The Walking Dead is, of course, the standout show of the current televised post-apocalyptic lineup. What makes it good is that the showrunners have discovered how to convince the American viewing public to sit still for an extended meditation on the various approaches to living a moral life – or at least surviving – in an imperfect world: For every so-many minutes of debate by the characters on morality and philosophy, throw in an equal or greater number of minutes of zombie-smashing and gunfire. The genius lies in the show’s ability to determine just how long viewers will sit still for philosophy before a zombie needs to shamble up out of nowhere and go rarrrgh! (Also, they have figured out that philosophy is a lot more palatable when coming from bikers with biceps. Which is probably a sentiment that Plato could have understood.)
Fear the Walking Dead is a limp noodle by comparison, mostly because all of the characters are operating on a stupidity level that makes me wonder how they survived before Southern California started sliding downhill into chaos. You know that things are bad when the junkie older son of the viewpoint family is one of the few people exhibiting sporadic flashes of intelligence and common sense. (Oh, and Ruben Blades is doing a thankless job of portraying the only other character with more depth than a wading pool. I hope it leads to better roles for him in better shows.)

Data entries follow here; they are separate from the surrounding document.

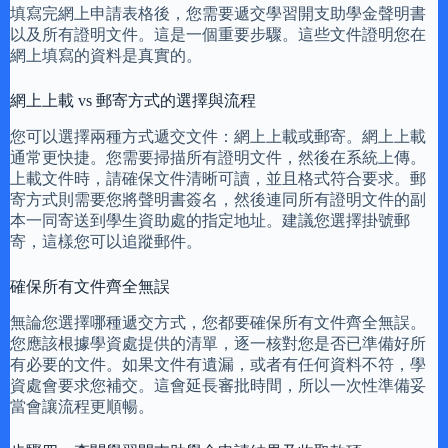
填寫完網上申請表格後，您需要遞交學習開支助學金聲明書
以及所有證明文件。這是一個重要步驟。這些文件證明您在
網上填寫的資料是真實的。
網上上載 vs 郵寄方式的選擇與流程
您可以選擇兩種方式遞交文件：網上上載或郵寄。網上上載
通常更快捷。您需要掃描所有證明文件，然後在系統上傳。
上載文件時，請確保文件清晰可讀，並且格式符合要求。郵
寄方式則需要您將聲明書簽名，然後連同所有證明文件的副
本一同寄送到學生資助處的指定地址。建議您選擇掛號郵
寄，這樣您可以追蹤郵件。
確保所有文件齊全無誤
無論您選擇哪種遞交方式，您都要確保所有文件齊全無誤。
您應該根據學資處提供的清單，逐一核對您是否已準備好所
有必要的文件。如果文件有遺漏，或者有任何資料不符，學
資處會要求您補交。這會延長審批時間，所以一次性準備妥
當會讓流程更順暢。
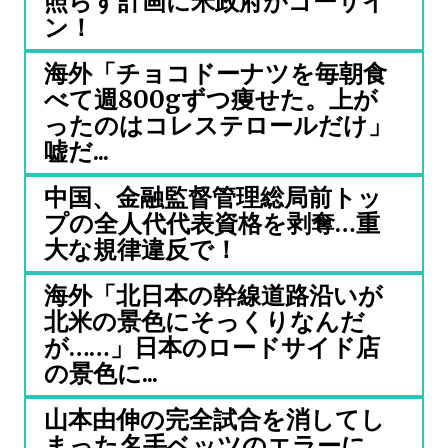
照らす計画に米政府がゴーサイ
ン！
海外「チョコドーナツを毎朝食
べて週800gずつ痩せた。上が
ったのはコレステロールだけ」
嘘だ...
中国、金融監督管理総局前トッ
プの全人代代表資格を剥奪…重
大な規律違反で！
海外「北日本の幹線道路沿いが
北米の景色にそっくりなんだ
が……」日本のロードサイド店
の景色に...
山本由伸の完全試合を消してし
まった名手ベッツのエラーに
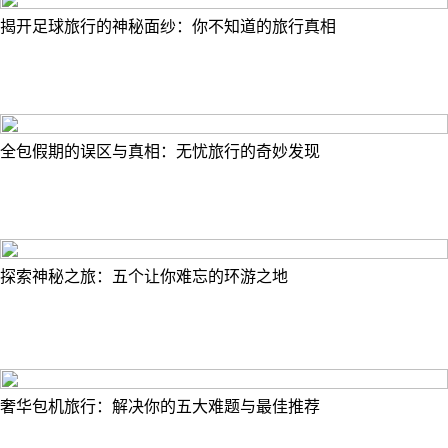
揭开足球旅行的神秘面纱：你不知道的旅行真相
全包假期的误区与真相：无忧旅行的奇妙发现
探索神秘之旅：五个让你难忘的环游之地
奢华包机旅行：解决你的五大难题与最佳推荐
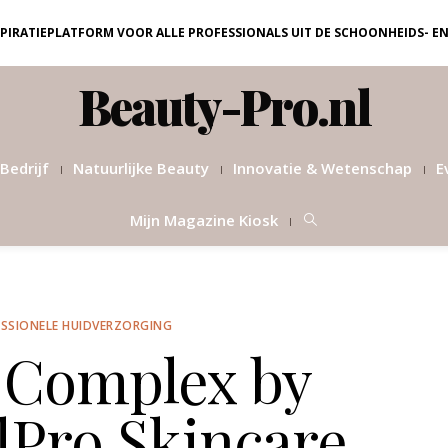
NSPIRATIEPLATFORM VOOR ALLE PROFESSIONALS UIT DE SCHOONHEIDS- E
Beauty-Pro.nl
Bedrijf
Natuurlijke Beauty
Innovatie & Wetenschap
E
Mijn Magazine Kiosk
SSIONELE HUIDVERZORGING
 Complex by
lPro Skincare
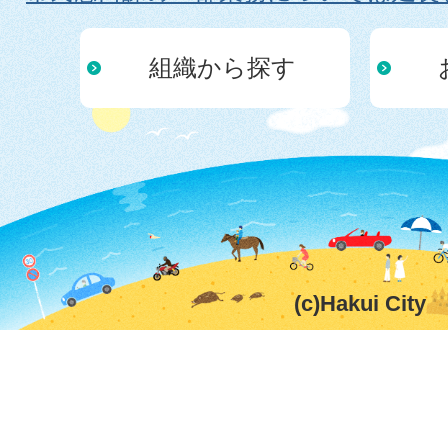
組織から探す
(c)Hakui City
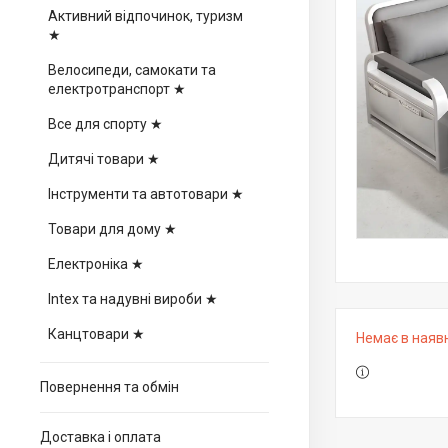
Активний відпочинок, туризм
★
Велосипеди, самокати та
електротранспорт ★
Все для спорту ★
Дитячі товари ★
Інструменти та автотовари ★
Товари для дому ★
Електроніка ★
Intex та надувні вироби ★
Канцтовари ★
Немає в наяв
Повернення та обмін
Доставка і оплата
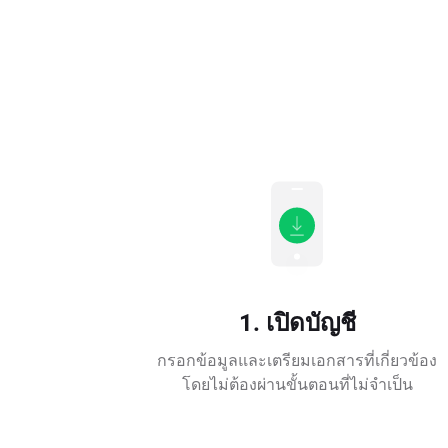
1. เปิดบัญชี
กรอกข้อมูลและเตรียมเอกสารที่เกี่ยวข้อง
โดยไม่ต้องผ่านขั้นตอนที่ไม่จำเป็น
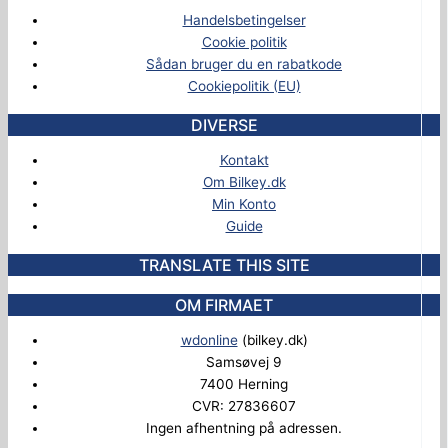
Handelsbetingelser
Cookie politik
Sådan bruger du en rabatkode
Cookiepolitik (EU)
DIVERSE
Kontakt
Om Bilkey.dk
Min Konto
Guide
TRANSLATE THIS SITE
OM FIRMAET
wdonline
(bilkey.dk)
Samsøvej 9
7400 Herning
CVR: 27836607
Ingen afhentning på adressen.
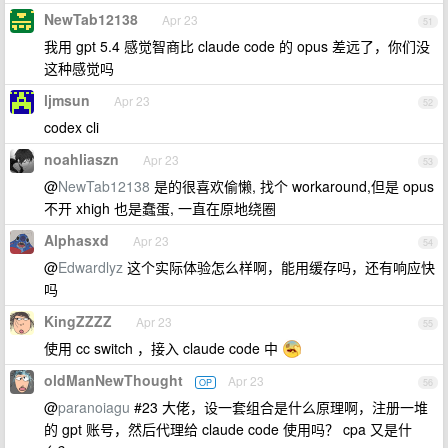
NewTab12138
Apr 23
51
我用 gpt 5.4 感觉智商比 claude code 的 opus 差远了，你们没
这种感觉吗
ljmsun
Apr 23
52
codex cli
noahliaszn
Apr 23
53
@
NewTab12138
是的很喜欢偷懒, 找个 workaround,但是 opus
不开 xhigh 也是蠢蛋, 一直在原地绕圈
Alphasxd
Apr 23
54
@
Edwardlyz
这个实际体验怎么样啊，能用缓存吗，还有响应快
吗
KingZZZZ
Apr 23
55
使用 cc switch ，接入 claude code 中
oldManNewThought
Apr 23
OP
56
@
paranoiagu
#23 大佬，设一套组合是什么原理啊，注册一堆
的 gpt 账号，然后代理给 claude code 使用吗？ cpa 又是什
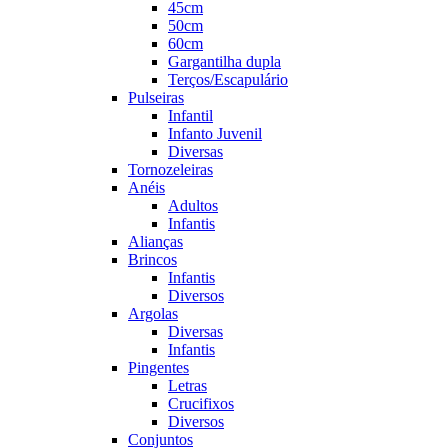
45cm
50cm
60cm
Gargantilha dupla
Terços/Escapulário
Pulseiras
Infantil
Infanto Juvenil
Diversas
Tornozeleiras
Anéis
Adultos
Infantis
Alianças
Brincos
Infantis
Diversos
Argolas
Diversas
Infantis
Pingentes
Letras
Crucifixos
Diversos
Conjuntos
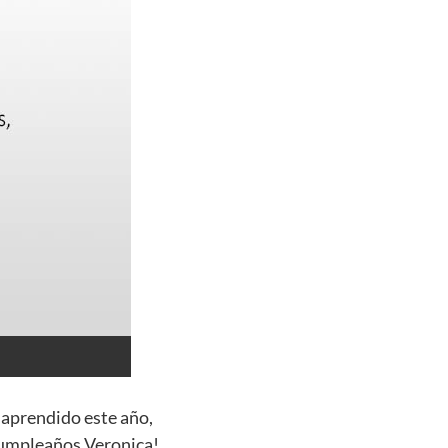
 aprendido este año,
 cumpleaños Veronica!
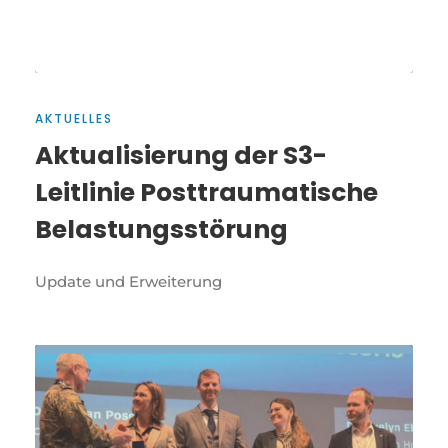
AKTUELLES
Aktualisierung der S3-
Leitlinie Posttraumatische
Belastungsstörung
Update und Erweiterung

But the show that I have a sneaking fondness for is the post-pandemic-apocalypse drama The Last Ship. It doesn’t have the groundbreaking quality of The Walking Dead, nor the trainwreck-in-progress morbid fascination of Fear the Walking Dead. What it does have, though, is a refreshing change from the usual Hobbesian post-apocalyptic universe, where all it takes is a couple of weeks without hot water and electricity for the world to collapse into a war of all against all that’s fit to warm a social Darwinist’s heart. In The Last Ship, people aren’t just taking the breakdown of civilization-as-we-know-it passively. They’re all working, in their different ways, to restore order and government and the social contract. Hell, even the bad guys on the show are trying to do that thing — they’re just doing it wrong.
And frankly, I think that for all the tempting darkness of the Walking Dead future, the idea of people banding together and striving for the restoration of order is the more realistic vision.